WAT JE DOET:
**A)** Op welke datum publiceerde de Raad voor het Openbaar Bestuur volgens de brief over het ROB-advies «Voor de publieke zaak» dat advies?
**B)** Schrijf de brief over het ROB-advies «Voor de publieke zaak» verder na de laatste zin.

AANGELEVERDE TEKST:
----
Onderdeel van zaak 2019Z02582:
- Indiener: K.H. Ollongren, minister van Binnenlandse Zaken en Koninkrijksrelaties
- Voortouwcommissie: vaste commissie voor Binnenlandse Zaken
- 2019-02-13 15:05: Aanvang middagvergadering: Regeling van werkzaamheden (Regeling van werkzaamheden), TK
- 2019-03-07 11:30: Procedurevergadering (Procedurevergadering), vaste commissie voor Binnenlandse Zaken
- 2021-01-27 11:30: Extra procedurevergadering commissie BiZa (groslijst controversieel verklaren) (videoverbinding) (Procedurevergadering), vaste commissie voor Binnenlandse Zaken
- 2021-09-16 22:35: Regeling van werkzaamheden (Regeling van werkzaamheden), TK
- 2022-04-07 13:00: Financiën decentrale overheden en versterking lokaal bestuur (Commissiedebat), vaste commissie voor Binnenlandse Zaken
Preview document (🔗 origineel)
Tweede Kamer der Staten-Generaal | 2 |
Vergaderjaar 2018-2019 |
35 000 VII Vaststelling van de begrotingsstaten van het Ministerie van Binnenlandse Zaken en Koninkrijksrelaties (VII) voor het jaar 2019
Nr. 88 BRIEF VAN DE MINISTER VAN BINNENLANDSE ZAKEN EN KONINKRIJKSRELATIES
Aan de Voorzitter van de Tweede Kamer der Staten-Generaal
Den Haag, 11 februari 2019
Mensen maken het bestuur. In deze brief reageer ik op het adviesrapport van de Raad van het Openbaar Bestuur (ROB) «Voor de publieke zaak». In deze brief beantwoord ik ook de vragen die gesteld zijn bij de behandeling van de begroting van Binnenlandse Zaken op 18 oktober 2018 over het budget voor Statenleden (Handelingen II 2018/19, nr. 15, items 5 en 16).
Op 20 maart 2018 heeft de Raad voor het Openbaar Bestuur (ROB) het advies «Voor de publieke zaak» gepubliceerd. Uitgangspunt in het rapport is dat de functie van raadslid, statenlid of algemeen bestuurslid (AB-lid) van een waterschap een lekenfunctie is en ook moet blijven. Ik onderschrijf dit principe en deel het advies dat alle decentrale volksvertegenwoordigers in hun werk goede toerusting en ondersteuning verdienen. Iedere politieke ambtsdrager- raadslid, statenlid of AB- lid heeft recht op goede ondersteuning en opleidingsmogelijkheden.
Het afgelopen jaar heb ik in navolging van het advies geïnvesteerd in goede toerusting van al die raadsleden die dagelijks, met toewijding en hart voor de publieke zaak, werk maken van onze democratie. De randvoorwaarden voor het raadswerk zijn daardoor aantoonbaar verbeterd. Met de VNG ben ik overeengekomen dat de raadsvergoeding voor alle raadsleden in kleine gemeenten wordt verhoogd.1 Voorts zijn randvoorwaarden gecreëerd voor een pensioenvoorziening voor raadsleden.
----
DATARECORDS:
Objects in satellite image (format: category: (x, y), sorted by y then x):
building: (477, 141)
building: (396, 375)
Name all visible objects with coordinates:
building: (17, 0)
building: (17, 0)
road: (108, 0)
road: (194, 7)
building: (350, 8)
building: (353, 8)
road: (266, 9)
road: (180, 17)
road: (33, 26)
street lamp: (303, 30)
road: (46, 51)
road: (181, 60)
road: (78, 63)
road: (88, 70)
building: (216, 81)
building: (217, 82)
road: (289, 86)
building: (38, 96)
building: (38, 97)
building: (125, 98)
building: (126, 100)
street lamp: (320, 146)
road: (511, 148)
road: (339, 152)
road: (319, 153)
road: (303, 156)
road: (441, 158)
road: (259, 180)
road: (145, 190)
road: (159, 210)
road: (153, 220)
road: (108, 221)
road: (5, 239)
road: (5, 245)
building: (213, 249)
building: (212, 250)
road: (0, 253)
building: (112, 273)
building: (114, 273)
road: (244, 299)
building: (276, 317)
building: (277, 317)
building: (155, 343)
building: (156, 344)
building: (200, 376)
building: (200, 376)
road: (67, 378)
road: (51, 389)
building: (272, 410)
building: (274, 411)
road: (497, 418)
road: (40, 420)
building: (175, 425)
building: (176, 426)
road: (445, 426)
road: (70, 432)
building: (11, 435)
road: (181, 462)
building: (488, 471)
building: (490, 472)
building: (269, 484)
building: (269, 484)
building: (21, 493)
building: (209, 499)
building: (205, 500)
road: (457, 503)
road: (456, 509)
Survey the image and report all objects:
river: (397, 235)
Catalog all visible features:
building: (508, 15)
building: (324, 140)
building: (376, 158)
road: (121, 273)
----
OPGELOSTE OPGAVEN:
**A)** Op 20 maart 2018.

**B)**
Mogelijkheden voor ondersteuning en functiegerichte scholing van raadsleden zijn verbeterd. Sinds maart 2018 kunnen alle raadsleden gebruik maken van een actueel scholings- en professionaliseringsaanbod en een digitale leeromgeving die hen helpt in het dagelijkse werk als volksvertegenwoordiger. Ook raden kunnen gebruik maken van een trainings- en ondersteuningsaanbod, bijvoorbeeld ten aanzien van grip op regionale samenwerking of rolneming bij de Omgevingswet. In het Democratiepact dat is gesloten met de Vereniging van griffiers is afgesproken werk te maken van de professionalisering van griffiers als adviseur en ondersteuner van de raad.
Hier laat ik het niet bij. In 2019 worden gemeenten vanuit Democratie in Actie gestimuleerd en ondersteund om verder aan de slag te gaan met goede toerusting van de raad en een persoonlijk opleidings- en ondersteuningsbudget voor raadsleden. Vooruitlopend op de wijziging van de Wet gemeenschappelijke regelingen (Wgr) bezie ik wat raden helpt meer sturing te krijgen op regionale samenwerking. Daarnaast heb ik een kennis- en contactpunt ingericht voor de ondersteuning van lokale en decentrale politieke partijen die niet vertegenwoordigd zijn in de Tweede Kamer.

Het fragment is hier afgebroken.